* _Required work_
Quote word for word the text read from each of the records below, and leave the pictures out of your answer.

Dataset extract section start

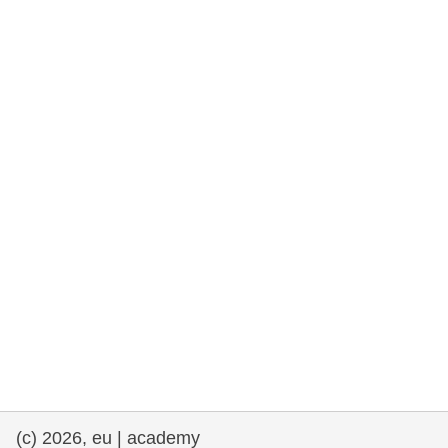
rights, & democracy
maritime & fisheries
migration & integration
nutrition, health & wellbeing
public sector leadership, innovation &
knowledge sharing
transport & infrastructure
(c) 2026, eu | academy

Dataset extract section end

* _Answer to the exercise_
rights, & democracy
maritime & fisheries
migration & integration
nutrition, health & wellbeing
public sector leadership, innovation &
knowledge sharing
transport & infrastructure
(c) 2026, eu | academy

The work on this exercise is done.